AUDIO PUPPETEER: We wanted to have this illusion that the voices for Wall-E and Eve and the other characters are part of their function,
(sound designer Ben Burtt says of Pixar's Wall-E.)

Burtt speaks the characters' language. In fact, he's created a galaxy of unusual noises in his 30-year career: the crack of Indy's whip, Chewbacca's yowl, the lightsaber hum.

IT'S A RISKY MOVE by anyone's standards. Pixar's delightfully adventurous robot-in-love story Wall-E boldly unspools without any human dialogue for the first hour or so. This trick seems akin to having R2-D2 carry half of a Star Wars film, speaking only in his emotive whistles, beeps and boops. In fact, Wall-E's “voice" comes from the same source as R2's idiosyncratic technobabble: Oscar-winning sound designer Ben Burtt.

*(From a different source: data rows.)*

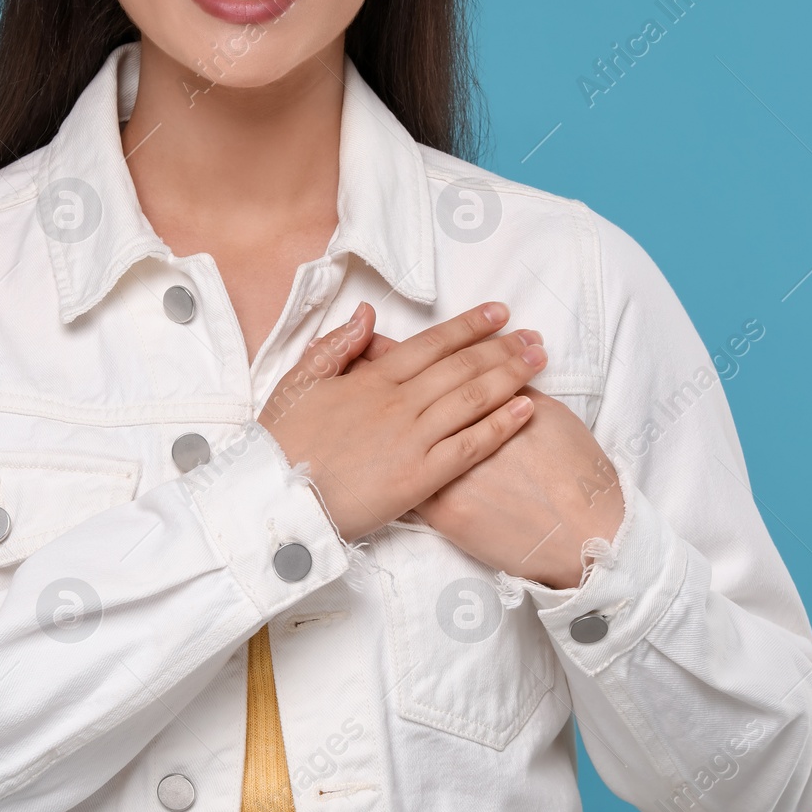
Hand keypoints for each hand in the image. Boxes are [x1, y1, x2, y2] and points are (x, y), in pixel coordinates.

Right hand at [257, 301, 547, 541]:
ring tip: (538, 361)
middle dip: (502, 347)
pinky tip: (526, 409)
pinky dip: (500, 425)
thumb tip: (367, 315)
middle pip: (460, 366)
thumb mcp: (297, 383)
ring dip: (510, 375)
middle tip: (535, 335)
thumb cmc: (281, 443)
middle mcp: (397, 403)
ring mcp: (411, 439)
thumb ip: (335, 347)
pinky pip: (469, 446)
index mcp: (370, 379)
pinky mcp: (419, 477)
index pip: (431, 344)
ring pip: (471, 399)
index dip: (468, 326)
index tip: (498, 313)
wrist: (273, 497)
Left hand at [356, 332, 624, 589]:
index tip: (387, 340)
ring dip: (373, 419)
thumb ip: (516, 387)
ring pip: (397, 440)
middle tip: (359, 358)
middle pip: (408, 399)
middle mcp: (457, 434)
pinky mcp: (442, 512)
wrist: (583, 534)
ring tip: (353, 399)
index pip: (438, 369)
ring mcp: (445, 474)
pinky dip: (384, 468)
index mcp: (484, 405)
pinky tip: (368, 458)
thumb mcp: (552, 415)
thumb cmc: (577, 473)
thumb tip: (494, 367)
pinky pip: (403, 485)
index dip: (410, 354)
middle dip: (379, 377)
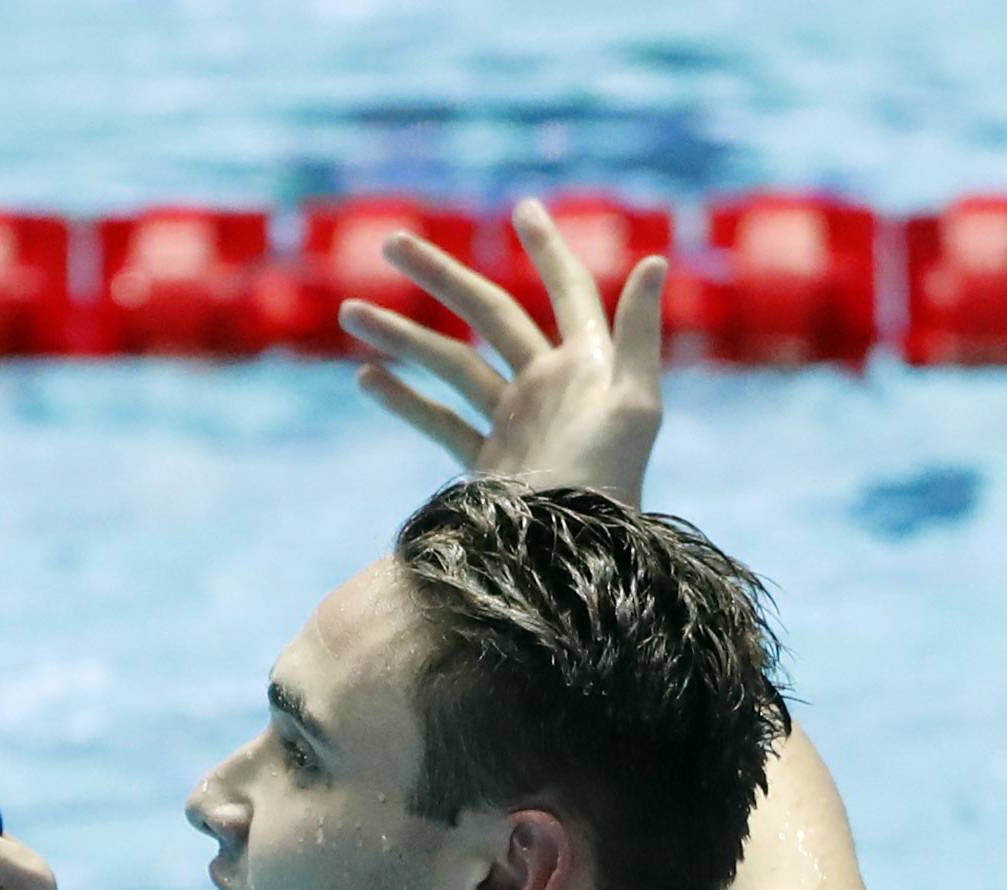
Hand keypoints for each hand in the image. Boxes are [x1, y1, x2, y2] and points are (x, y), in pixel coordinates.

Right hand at [340, 197, 666, 507]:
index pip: (568, 291)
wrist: (571, 561)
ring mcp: (514, 425)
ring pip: (451, 364)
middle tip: (391, 242)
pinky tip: (366, 378)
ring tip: (350, 312)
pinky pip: (440, 421)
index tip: (524, 209)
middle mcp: (549, 388)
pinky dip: (404, 399)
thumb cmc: (610, 485)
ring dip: (401, 337)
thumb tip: (656, 259)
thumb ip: (640, 333)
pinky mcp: (487, 464)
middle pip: (490, 315)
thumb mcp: (633, 406)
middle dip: (441, 277)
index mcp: (586, 366)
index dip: (549, 250)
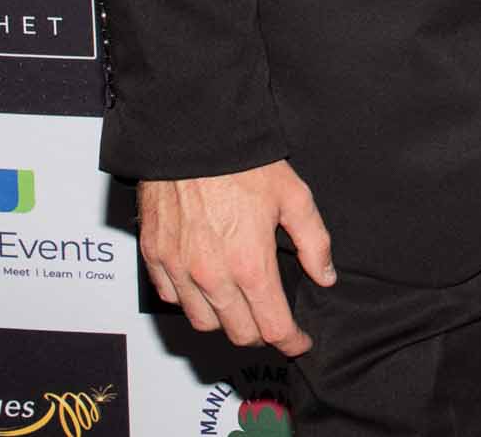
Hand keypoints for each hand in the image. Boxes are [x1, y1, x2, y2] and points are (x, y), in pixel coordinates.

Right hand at [139, 160, 334, 355]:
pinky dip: (191, 300)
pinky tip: (206, 285)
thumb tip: (325, 275)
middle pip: (238, 332)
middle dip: (261, 333)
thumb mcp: (295, 197)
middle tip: (274, 321)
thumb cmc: (245, 164)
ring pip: (203, 322)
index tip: (300, 342)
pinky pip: (172, 299)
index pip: (272, 326)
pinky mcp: (155, 260)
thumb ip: (314, 242)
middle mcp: (211, 277)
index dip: (291, 341)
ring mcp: (179, 271)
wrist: (193, 140)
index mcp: (250, 265)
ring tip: (241, 305)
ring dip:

In a renowned three-decade career with Lucasfilm, Burtt, 59, created everything from Darth Vader's heavy breathing and Chewbacca's yowl to the hum of lightsabers (the latter famously conjured from the sounds made by an idling movie projector and some chance microphone feedback). The native of Syracuse, N.Y., also came up with the signature crack of Indiana Jones' whip in Raiders of the Lost Ark.